Even if they wanted to return and buy back the homes they once sold, they couldn’t afford to now because of rising prices.
“That’s a tragedy,” she said.
Jeri Delys is part of a group that has been regularly meeting with the EPA and other agencies to try to speed up the process of cleaning up the former Frenchtown mill site to get it back into a site of business activity. For her and others in Frenchtown, the solution to economic stagnation would be to get a large taxpaying business back in the site of the old mill like Bonner was able to do. The only way it’s going to happen is if the EPA gets the site cleaned up, so she’s encouraging her neighbors and others to get involved and attend meetings with the EPA to speed up the process.
“We’ve seen some pretty amazing growth in this area, but we have seen it dive with the loss of jobs from the mill,” Delys said. “A lot of families had to leave the area. A lot of daddies had to go work someplace else and the families suffering because of that is pretty sad to see. After the mill closed, it was a pretty devastating time for a lot of families and a lot of businesses.”
Nelson, a co-owner of the Bonner mill site, said that having the environmental remediation done by the previous owner, the Stimson Lumber Co., was a big factor in their success. Unlike in Frenchtown, the Bonner mill’s former owners agreed to perform remediation work. He also said that their strategy was to make sure they had a couple tenants in place by offering them affordable rent or land purchase options at the beginning.
“Like a lot of things, it takes one to start and then other people come along and see activity and say, ‘Wow, there is something going on here,’ and they get interested,” Nelson recalled. “We did truly also have really good help from our community, and that includes the Missoula Economic Partnership and the county. They didn’t give us anything, but they were supportive. But that was our mission, to get people in there to get started and then worry about whether we were going to charge a little more.”
Another part of their strategy was talking to all kinds of entrepreneurs and getting the word out that the place was open for business.
“We talked to everybody,” Nelson said. “We were pretty aggressive about it. My partner says we kissed a lot of frogs, but some turned out to be princes.”
Nelson said they leveraged the first few tenant’s successes to bring in other businesses by pointing out that it’s an ideal place to do business, with an almost unlimited quantity of water and transportation infrastructure. It had a sort of “snowball effect,” he said.

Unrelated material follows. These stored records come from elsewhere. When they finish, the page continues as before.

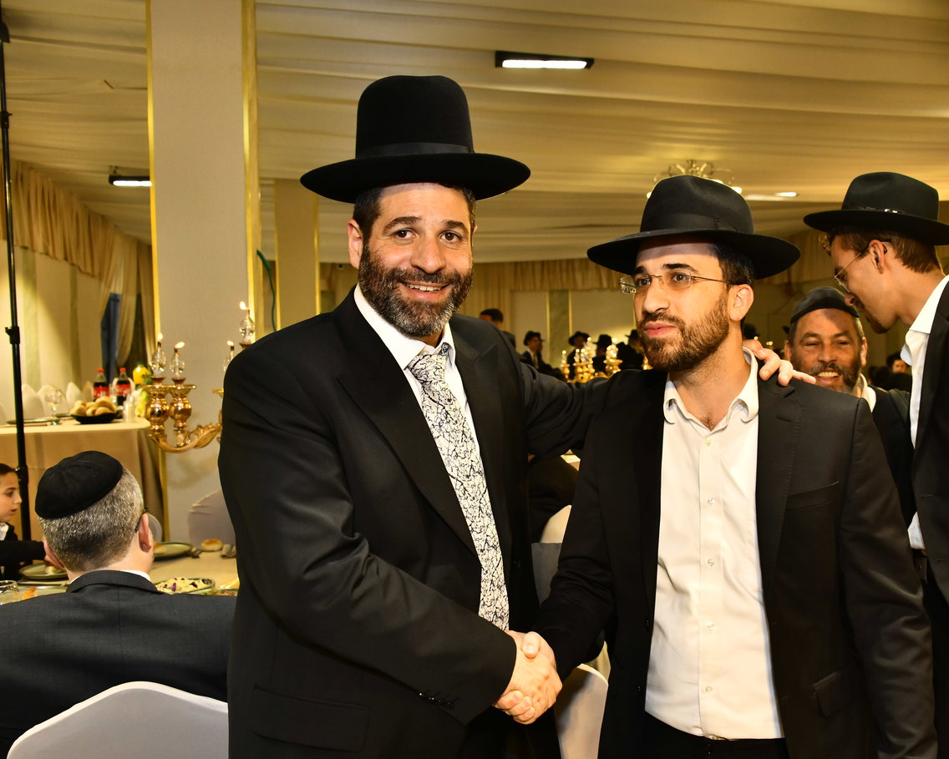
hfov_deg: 48.8
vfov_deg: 40.1
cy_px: 374
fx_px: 1039
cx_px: 558
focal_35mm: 37
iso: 1000
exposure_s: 1/200
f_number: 5.6
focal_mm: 32
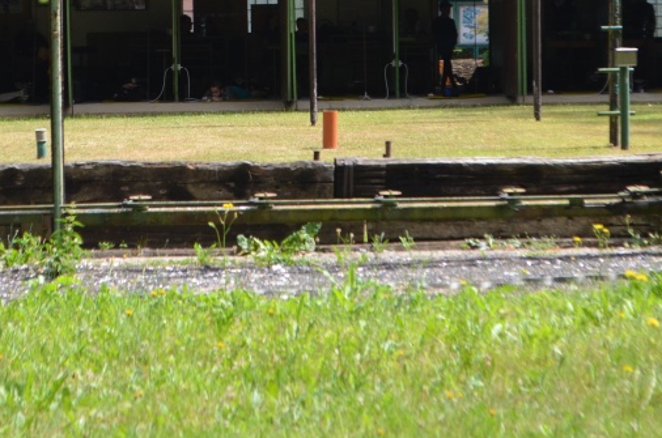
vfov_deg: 8.1
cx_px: 302
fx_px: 3064
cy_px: -1
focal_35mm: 167
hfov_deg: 12.3
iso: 640
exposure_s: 1/1000
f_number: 5.6
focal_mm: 55
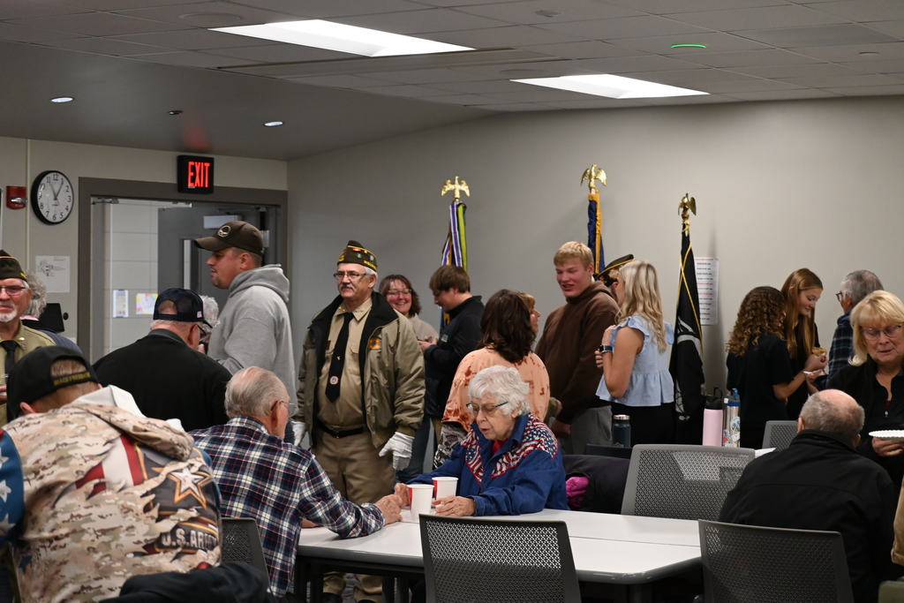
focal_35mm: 75
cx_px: 452
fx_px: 1883
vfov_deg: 18.2
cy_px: 302
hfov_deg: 27.0
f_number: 4.5
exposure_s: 1/125
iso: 1250
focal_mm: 50
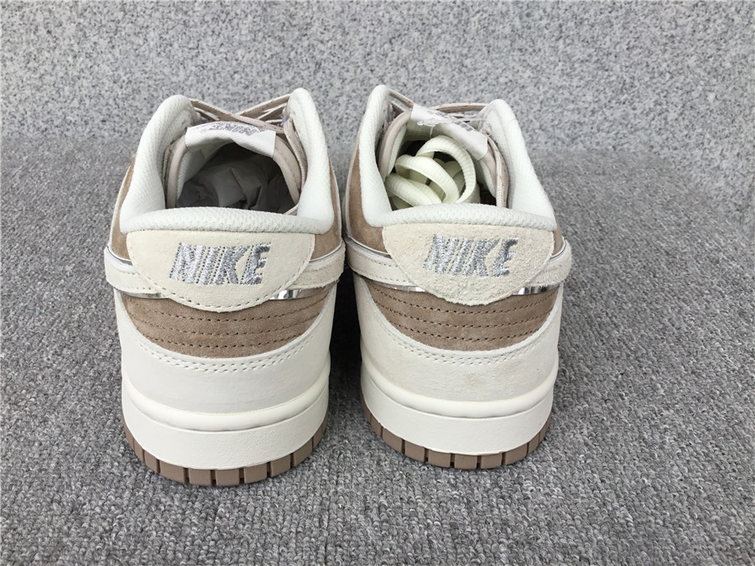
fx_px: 676
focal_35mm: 31
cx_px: 378
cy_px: 283
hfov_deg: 58.4
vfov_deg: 45.4
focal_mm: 3.3
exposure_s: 1/240
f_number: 2.4
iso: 25
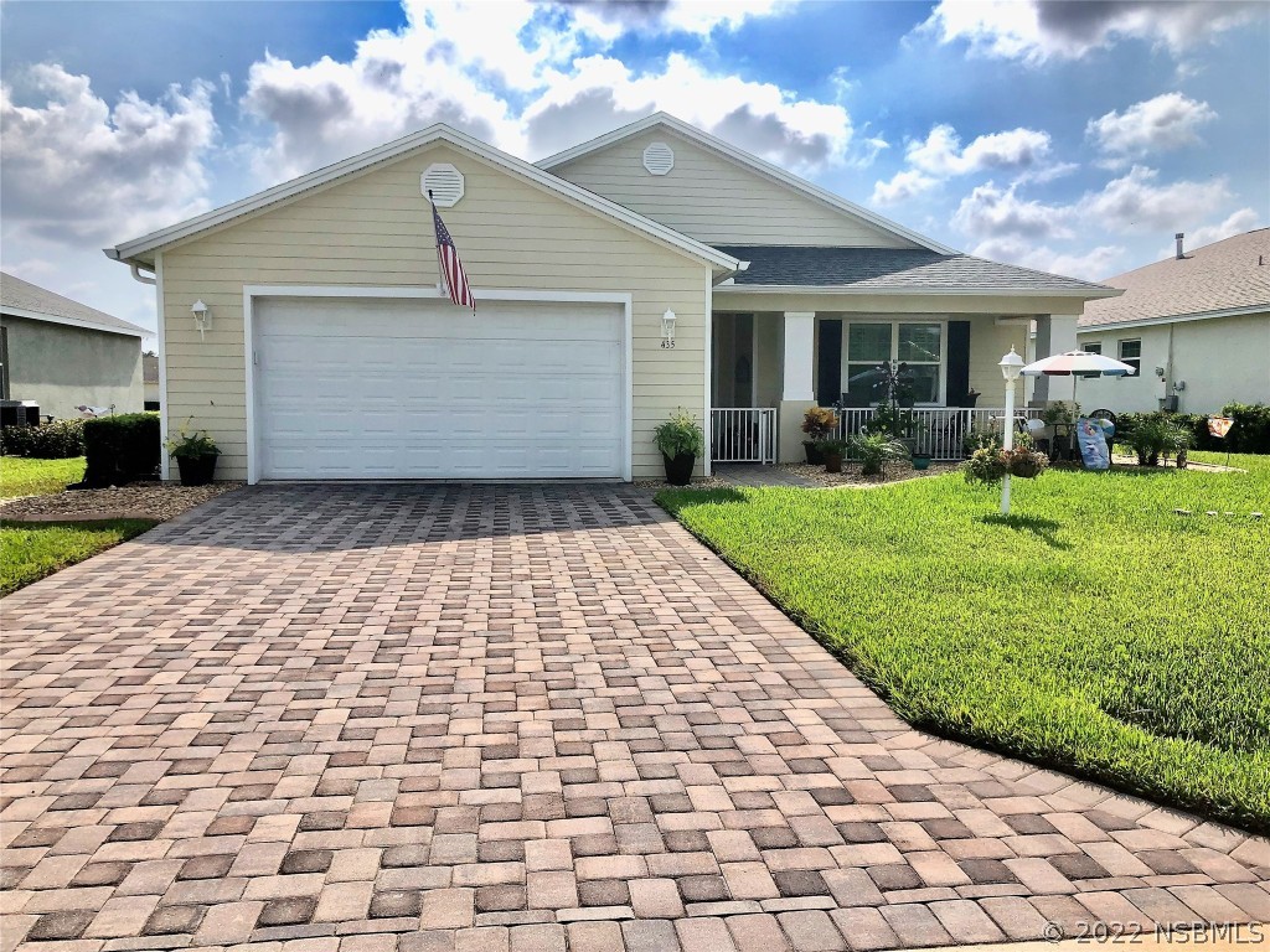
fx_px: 1027
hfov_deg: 63.4
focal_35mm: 28
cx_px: 635
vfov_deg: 49.7
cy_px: 476
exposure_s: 1/3247
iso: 20
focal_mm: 3.99
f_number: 1.8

Nelson believes the same success can be replicated at the Frenchtown mill as long as the environmental pollution is cleaned up first. “That was the big key,” he said. “We wouldn’t have purchased the property if it wasn’t cleaned up first. Somebody has to do that before a new entity can move in.”
Nelson said the Frenchtown mill could eventually be the site of the same type of redevelopment, as could former industrial sites in places like Libby, Montana, where mining operations have left polluted but valuable land sitting vacant. “You have to get a little bit lucky, but you also gotta work hard at it and that makes you a little more lucky,” he said.